An interface VPC endpoint in the AWS VPC acts as an entry point for traffic to the AWS Glue Data Catalog. It's associated with a security group that controls catalog access. The Databricks workspace is then configured to use this endpoint. Security groups and network ACLs must allow traffic on the required ports (typically 443). DNS resolution for the AWS Glue Data Catalog using the endpoint might need private DNS zones or a DNS forwarder. Ensuring high availability and monitoring network traffic are crucial for a resilient setup.
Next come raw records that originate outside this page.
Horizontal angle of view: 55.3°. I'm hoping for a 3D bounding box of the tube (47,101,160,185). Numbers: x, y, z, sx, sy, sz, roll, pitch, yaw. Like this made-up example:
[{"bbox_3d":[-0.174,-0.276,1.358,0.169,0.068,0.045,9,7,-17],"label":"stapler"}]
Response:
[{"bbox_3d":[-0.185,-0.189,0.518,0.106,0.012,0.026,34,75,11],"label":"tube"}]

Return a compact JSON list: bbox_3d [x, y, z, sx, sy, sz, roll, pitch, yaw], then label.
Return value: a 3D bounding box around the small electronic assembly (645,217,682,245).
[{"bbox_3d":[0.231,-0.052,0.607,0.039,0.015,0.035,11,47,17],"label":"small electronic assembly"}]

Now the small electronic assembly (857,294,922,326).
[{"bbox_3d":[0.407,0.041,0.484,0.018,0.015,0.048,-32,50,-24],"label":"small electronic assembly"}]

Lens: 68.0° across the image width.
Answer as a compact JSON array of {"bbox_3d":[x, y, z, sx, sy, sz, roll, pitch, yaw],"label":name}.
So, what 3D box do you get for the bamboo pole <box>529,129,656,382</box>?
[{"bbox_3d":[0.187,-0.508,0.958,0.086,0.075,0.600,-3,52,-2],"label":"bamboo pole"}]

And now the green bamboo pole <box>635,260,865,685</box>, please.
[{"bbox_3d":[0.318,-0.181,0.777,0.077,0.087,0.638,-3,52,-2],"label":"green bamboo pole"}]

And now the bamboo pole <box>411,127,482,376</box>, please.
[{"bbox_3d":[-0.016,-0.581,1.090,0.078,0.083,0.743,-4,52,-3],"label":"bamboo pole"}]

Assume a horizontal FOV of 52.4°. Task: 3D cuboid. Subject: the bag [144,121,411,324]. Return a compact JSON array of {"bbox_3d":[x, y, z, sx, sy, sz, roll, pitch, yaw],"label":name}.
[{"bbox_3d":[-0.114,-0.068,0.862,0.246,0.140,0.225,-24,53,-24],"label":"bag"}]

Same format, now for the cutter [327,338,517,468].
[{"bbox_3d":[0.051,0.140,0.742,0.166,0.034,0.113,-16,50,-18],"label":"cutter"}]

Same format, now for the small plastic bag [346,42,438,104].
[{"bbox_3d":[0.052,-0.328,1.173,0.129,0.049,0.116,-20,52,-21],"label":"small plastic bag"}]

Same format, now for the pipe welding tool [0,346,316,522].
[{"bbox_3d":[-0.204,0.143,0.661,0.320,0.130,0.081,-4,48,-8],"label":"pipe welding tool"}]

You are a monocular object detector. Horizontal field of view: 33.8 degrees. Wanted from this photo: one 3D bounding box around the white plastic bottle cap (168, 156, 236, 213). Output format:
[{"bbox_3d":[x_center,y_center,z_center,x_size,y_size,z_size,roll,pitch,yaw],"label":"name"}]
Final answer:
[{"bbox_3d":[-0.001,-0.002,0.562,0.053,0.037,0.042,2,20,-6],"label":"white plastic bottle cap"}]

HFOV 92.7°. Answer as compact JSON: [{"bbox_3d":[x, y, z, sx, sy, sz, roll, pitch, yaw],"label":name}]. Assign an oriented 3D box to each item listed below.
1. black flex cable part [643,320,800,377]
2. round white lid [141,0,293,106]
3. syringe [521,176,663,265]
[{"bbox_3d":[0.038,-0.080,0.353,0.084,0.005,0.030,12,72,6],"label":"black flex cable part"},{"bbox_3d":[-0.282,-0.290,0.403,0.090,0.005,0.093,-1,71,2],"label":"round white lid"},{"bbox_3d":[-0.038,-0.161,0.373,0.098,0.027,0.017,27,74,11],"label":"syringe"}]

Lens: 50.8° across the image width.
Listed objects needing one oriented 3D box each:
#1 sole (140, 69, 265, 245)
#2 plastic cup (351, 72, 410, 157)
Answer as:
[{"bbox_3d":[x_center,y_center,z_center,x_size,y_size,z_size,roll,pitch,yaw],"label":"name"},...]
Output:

Federating to AWS Glue Catalog using NAT

Traffic to the AWS Glue Data Catalog can traverse the public internet, but private connectivity is recommended for security purposes. If you use serverless compute, networking to the Glue catalog is automatically routed to the public Glue endpoint glue.us-west-2.amazonaws.com. If the service credential has the correct IAM permissions, this works with no setup required.

Because NAT introduces extra cost and exposes traffic to the public internet, this is a fallback and not a best practice. If the Databricks compute and AWS Glue Data Catalog service endpoint are both on AWS in the same region, traffic stays on the AWS backbone rather than leaving for the open internet. However, it still resolves to a public IP instead of a private IP.

Snowflake networking considerations

Snowflake supports PrivateLink egress as a preview feature. Snowflake does not support providing static IPs, which prevents the practice of setting allowlists.